§ EXERCISE INSTRUCTIONS:
Look through the material below. Copy each line that contains the string "narkotika".

(SOURCE MATERIAL Opens)

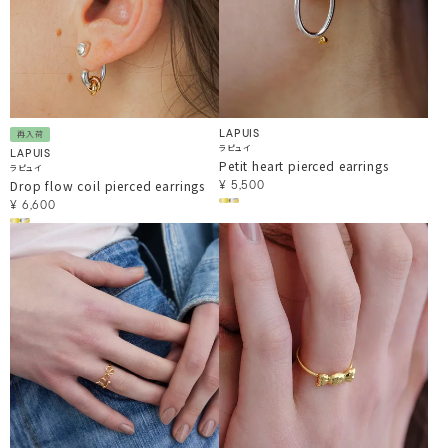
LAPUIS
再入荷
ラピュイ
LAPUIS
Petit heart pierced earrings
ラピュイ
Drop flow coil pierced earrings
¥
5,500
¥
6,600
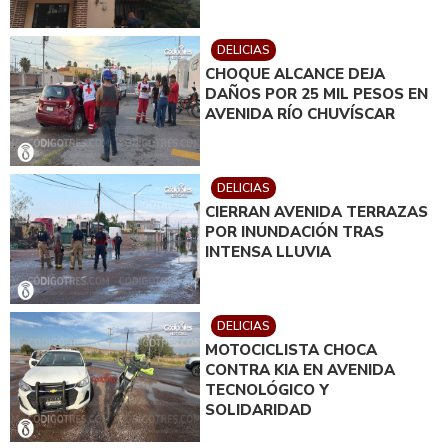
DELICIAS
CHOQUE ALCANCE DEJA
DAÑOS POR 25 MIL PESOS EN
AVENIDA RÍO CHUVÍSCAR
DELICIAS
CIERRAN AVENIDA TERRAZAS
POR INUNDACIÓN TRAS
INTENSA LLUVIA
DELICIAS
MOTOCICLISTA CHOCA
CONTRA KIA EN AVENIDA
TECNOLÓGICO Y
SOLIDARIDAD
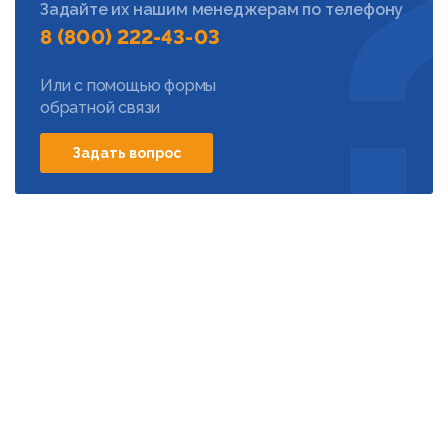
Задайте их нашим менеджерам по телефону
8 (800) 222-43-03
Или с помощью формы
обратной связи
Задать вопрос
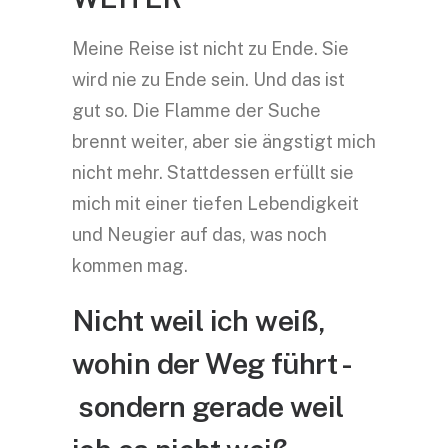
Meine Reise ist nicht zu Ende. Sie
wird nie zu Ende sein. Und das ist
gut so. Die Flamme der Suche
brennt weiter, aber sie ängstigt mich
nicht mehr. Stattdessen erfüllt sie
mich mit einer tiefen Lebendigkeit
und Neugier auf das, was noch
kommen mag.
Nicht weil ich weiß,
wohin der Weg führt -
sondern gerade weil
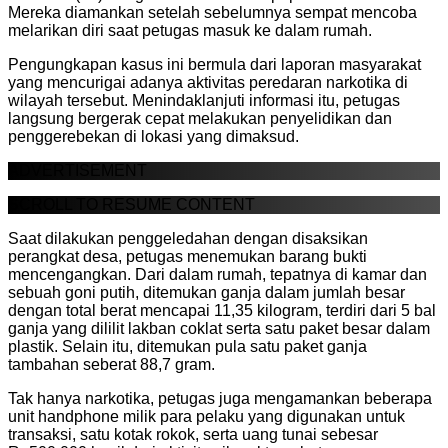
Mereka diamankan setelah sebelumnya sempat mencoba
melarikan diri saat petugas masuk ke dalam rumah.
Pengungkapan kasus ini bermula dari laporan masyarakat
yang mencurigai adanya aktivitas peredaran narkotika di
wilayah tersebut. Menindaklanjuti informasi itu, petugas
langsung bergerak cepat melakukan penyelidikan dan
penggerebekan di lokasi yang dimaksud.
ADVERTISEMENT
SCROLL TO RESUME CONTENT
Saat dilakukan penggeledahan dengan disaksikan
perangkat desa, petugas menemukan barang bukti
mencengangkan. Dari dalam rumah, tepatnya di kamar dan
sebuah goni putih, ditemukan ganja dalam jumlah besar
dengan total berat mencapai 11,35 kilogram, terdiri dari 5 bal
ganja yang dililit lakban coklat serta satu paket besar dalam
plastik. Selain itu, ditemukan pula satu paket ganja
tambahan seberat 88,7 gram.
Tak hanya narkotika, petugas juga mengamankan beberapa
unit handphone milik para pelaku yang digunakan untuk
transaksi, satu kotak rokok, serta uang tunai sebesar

(SOURCE MATERIAL Closes)

§ FINISHED TASK:
yang mencurigai adanya aktivitas peredaran narkotika di
Tak hanya narkotika, petugas juga mengamankan beberapa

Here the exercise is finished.